__PROBLEM TO WORK ON__
Starting with the line that has "onwards · 3 BHK" and finishing with the line that has "Meanwhile, unemployment claims", set down each line below exactly. Pictures are not copied.

__RECORDED INFORMATION__
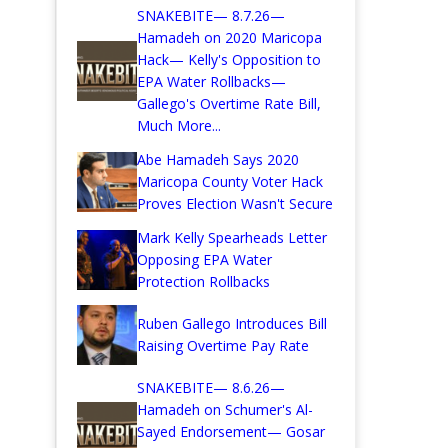
SNAKEBITE— 8.7.26—
Hamadeh on 2020 Maricopa
Hack— Kelly's Opposition to
EPA Water Rollbacks—
Gallego's Overtime Rate Bill,
Much More...
Abe Hamadeh Says 2020
Maricopa County Voter Hack
Proves Election Wasn't Secure
Mark Kelly Spearheads Letter
Opposing EPA Water
Protection Rollbacks
Ruben Gallego Introduces Bill
Raising Overtime Pay Rate
SNAKEBITE— 8.6.26—
Hamadeh on Schumer's Al-
Sayed Endorsement— Gosar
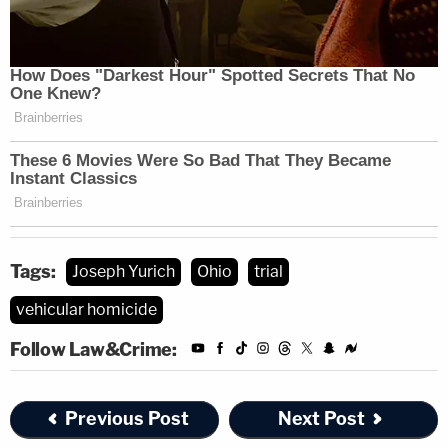
Tags:
Joseph Yurich
Ohio
trial
vehicular homicide
Follow Law&Crime:
Previous Post
Next Post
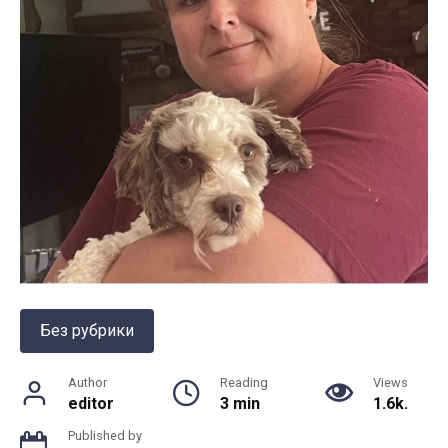
Без рубрики
Author
Reading
Views
editor
3 min
1.6k.
Published by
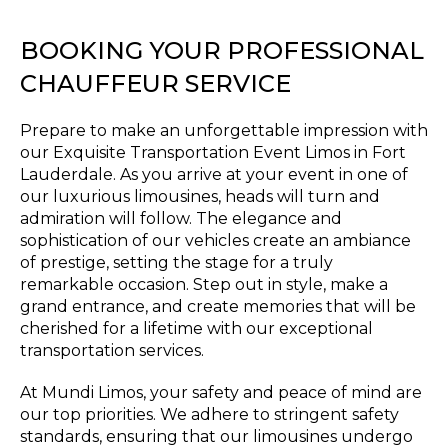
BOOKING YOUR PROFESSIONAL
CHAUFFEUR SERVICE
Prepare to make an unforgettable impression with
our Exquisite Transportation Event Limos in Fort
Lauderdale. As you arrive at your event in one of
our luxurious limousines, heads will turn and
admiration will follow. The elegance and
sophistication of our vehicles create an ambiance
of prestige, setting the stage for a truly
remarkable occasion. Step out in style, make a
grand entrance, and create memories that will be
cherished for a lifetime with our exceptional
transportation services.
At Mundi Limos, your safety and peace of mind are
our top priorities. We adhere to stringent safety
standards, ensuring that our limousines undergo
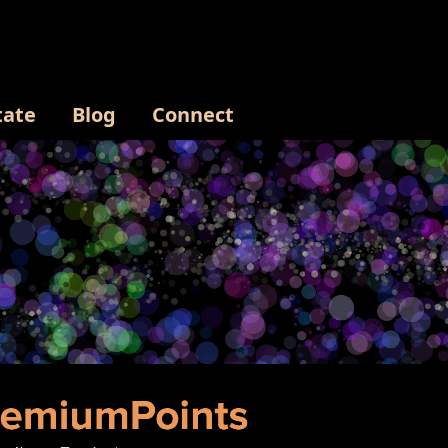
tate
Blog
Connect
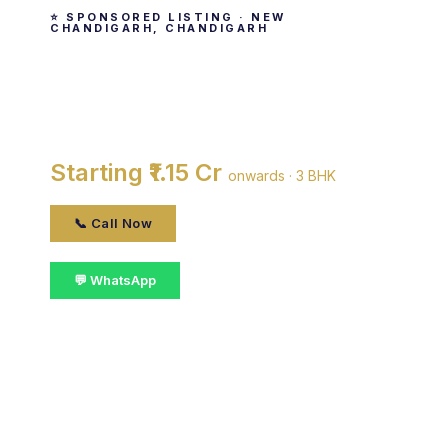
⭐ SPONSORED LISTING · NEW
CHANDIGARH, CHANDIGARH
The Venetian
By SBP Group · New Chandigarh, chandigarh
Starting ₹1.15 Cr
onwards · 3 BHK
📞 Call Now
💬 WhatsApp
📋 Get Details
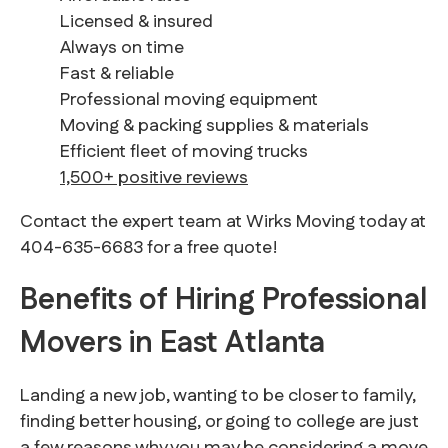
Licensed & insured
Always on time
Fast & reliable
Professional moving equipment
Moving & packing supplies & materials
Efficient fleet of moving trucks
1,500+ positive reviews
Contact the expert team at Wirks Moving today at
404-635-6683 for a free quote!
Benefits of Hiring Professional
Movers in East Atlanta
Landing a new job, wanting to be closer to family,
finding better housing, or going to college are just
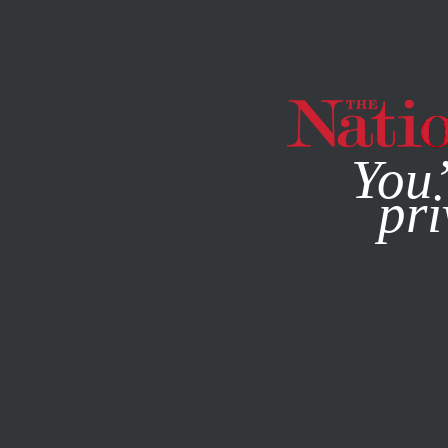
By using this websit
You’
pri
MAGAZINE
NEWSLETTERS
COLUMN
MARCH 18, 2021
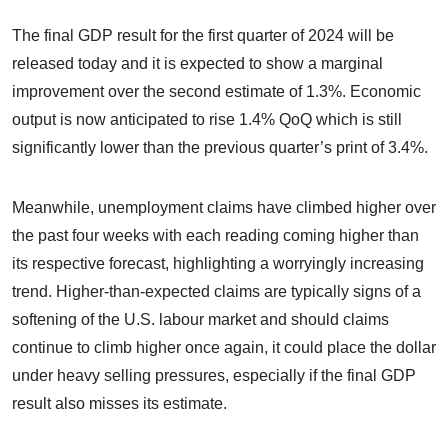
The final GDP result for the first quarter of 2024 will be
released today and it is expected to show a marginal
improvement over the second estimate of 1.3%. Economic
output is now anticipated to rise 1.4% QoQ which is still
significantly lower than the previous quarter’s print of 3.4%.
Meanwhile, unemployment claims have climbed higher over
the past four weeks with each reading coming higher than
its respective forecast, highlighting a worryingly increasing
trend. Higher-than-expected claims are typically signs of a
softening of the U.S. labour market and should claims
continue to climb higher once again, it could place the dollar
under heavy selling pressures, especially if the final GDP
result also misses its estimate.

__EXERCISE ANSWER__
onwards · 3 BHK
📞 Call Now
💬 WhatsApp
📋 Get Details
Licensed & insured
Always on time
Fast & reliable
Professional moving equipment
Moving & packing supplies & materials
Efficient fleet of moving trucks
1,500+ positive reviews
Contact the expert team at Wirks Moving today at
404-635-6683 for a free quote!
Benefits of Hiring Professional
Movers in East Atlanta
Landing a new job, wanting to be closer to family,
finding better housing, or going to college are just
By using this websit
You’
pri
MAGAZINE
NEWSLETTERS
COLUMN
MARCH 18, 2021
The final GDP result for the first quarter of 2024 will be
released today and it is expected to show a marginal
improvement over the second estimate of 1.3%. Economic
output is now anticipated to rise 1.4% QoQ which is still
significantly lower than the previous quarter’s print of 3.4%.
Meanwhile, unemployment claims have climbed higher over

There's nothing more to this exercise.